Contrast this experience to that with installing the MailChimp app from the Shopify App store. You’ll notice below that the permissions are to “See” and “Manage” rather than just “View”.
“Manage” is Shopify’s way of saying the app may modify them, and when apps can modify them, that includes accidental deletion.
Verdict: Potential risk.
It’s for this reason that you need to be cautious about installing apps that can view and modify your store content – you are granting the app the permission to modify or delete items in your store. And if you don’t have a backup, then you may be recreating your store from scratch.
In this case, MailChimp is a trusted company and has hundreds of positive reviews in the Shopify app store, so we’ve deemed it safe to install and grant those permissions.

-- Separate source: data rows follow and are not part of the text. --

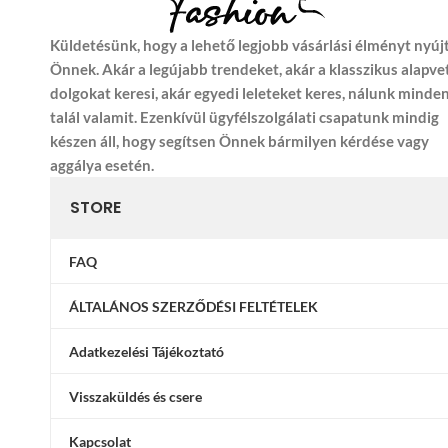
Küldetésünk, hogy a lehető legjobb vásárlási élményt nyúj
Önnek. Akár a legújabb trendeket, akár a klasszikus alapve
dolgokat keresi, akár egyedi leleteket keres, nálunk minde
talál valamit. Ezenkívül ügyfélszolgálati csapatunk mindig
készen áll, hogy segítsen Önnek bármilyen kérdése vagy
aggálya esetén.
STORE
FAQ
ÁLTALÁNOS SZERZŐDÉSI FELTÉTELEK
Adatkezelési Tájékoztató
Visszaküldés és csere
Kapcsolat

How to determine if an app is safe
Research, research, research to determine whether the risk of installing an app on your store is worth the benefit.
Here is a checklist to determine whether an app is trustworthy:
1. How many reviews do they have?
2. Do they have a rating between 4-5 stars?
3. Is the app developed by a company or a single developer?
4. Does the company have a 1-800 number that you can call?
5. Does the company publish their contact information?
6. Do the requested app permissions make sense?
MailChimp’s 750 reviews, 4.5-star rating, and past positive experience were all factored into the decision to go ahead and install the MailChimp app.
What to do if an app deletes your data
Most people are surprised to learn that Shopify, BigCommerce, or any other ecommerce platform cannot restore deleted data from your individual account. The disaster recovery backup that they maintain is only used to restore the entire platform in case of a disaster on their end, such as a server crashing. Neither you nor their support team can access this backup to recover data from an individual account.
In the case of Revival Rugs and Fluff & Familia, it took the founders hours of work to rewrite the data that was deleted. Not only was it a waste of time, but it also prevented them from processing new orders until the problem was fixed.
Not wanting to go through that experience again, they now both use Rewind to automate a daily backup of their online store. The backup allows them to instantly restore deleted items (such as products, blog posts, orders, images) or rewind their entire store to a previous point in time.
“Rewind has honestly been a godsend to us. It’s quick, but what’s even nicer is that it’s very easy to use. We’ve actually had to perform a rewind since installing the App into our store, and the difference it makes in resolving any and all issues that come our way is astounding.” – Ben Hyman, co-founder of Revival Rugs.
Using eCommerce Apps Safely
Almost every online store today uses ecommerce apps to grow their business. But no software is completely immune to bugs, mistakes, and malicious attacks. Taking a few extra minutes to research the apps and making sure you have a backup is a small investment that could end up saving you hours, if not days, of work.